• WHAT YOU SHOULD DO:
With pictures omitted, output the records below exactly as they appear.

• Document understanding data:
————————

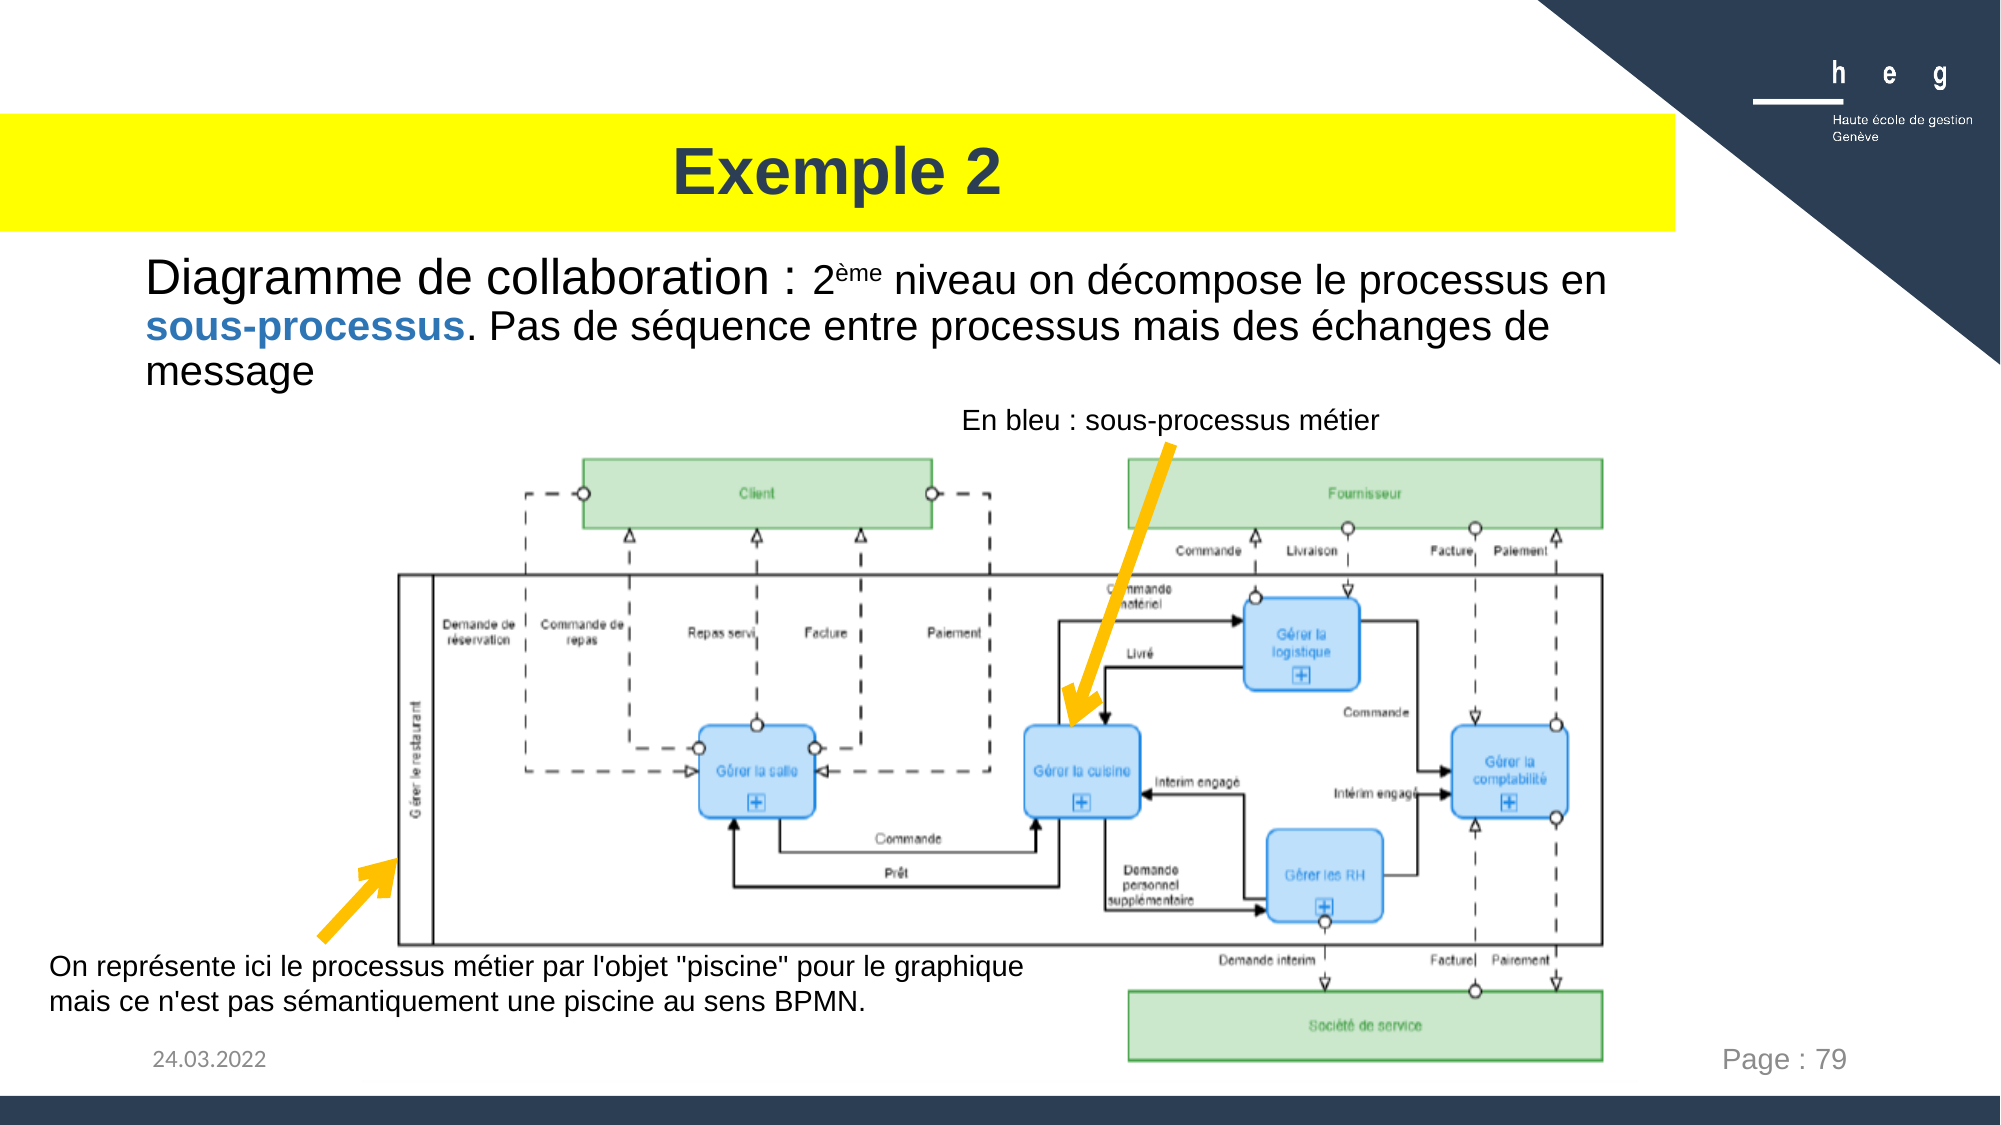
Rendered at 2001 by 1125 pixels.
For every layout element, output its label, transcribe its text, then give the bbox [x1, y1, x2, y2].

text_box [34, 393, 1639, 1083]
slide_number Page : 79 [1412, 1027, 1863, 1088]
list Diagramme de collaboration : 2ème niveau on décompose le processus en sous-processus. Pas de séquence entre processus mais des échanges de message [130, 243, 1675, 409]
picture [1753, 60, 1972, 141]
title Exemple 2 [0, 113, 1675, 232]
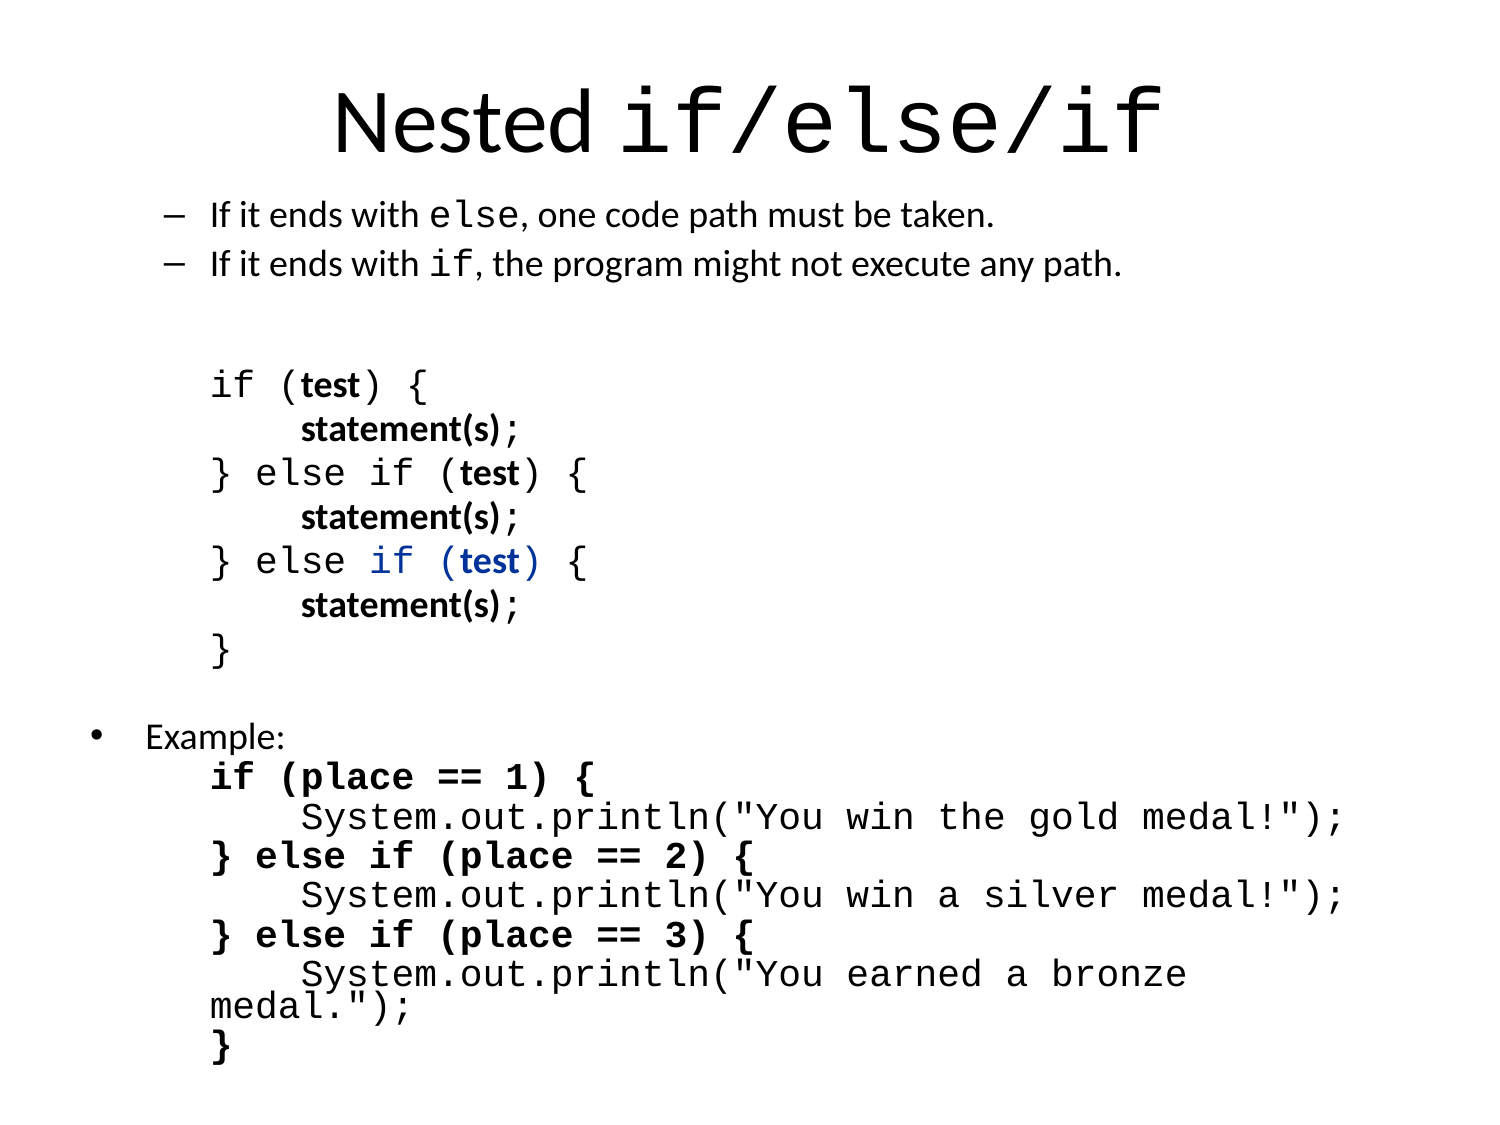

————————

• RESPONSE BOX:
Rendered at 2001 by 1125 pixels.
For every layout element, output its label, transcribe its text, then give the bbox [x1, y1, x2, y2].

text_box [34, 393, 1639, 1083]
slide_number Page : 79 [1412, 1027, 1863, 1088]
list Diagramme de collaboration : 2ème niveau on décompose le processus en sous-processus. Pas de séquence entre processus mais des échanges de message [130, 243, 1675, 409]
picture [1753, 60, 1972, 141]
title Exemple 2 [0, 113, 1675, 232]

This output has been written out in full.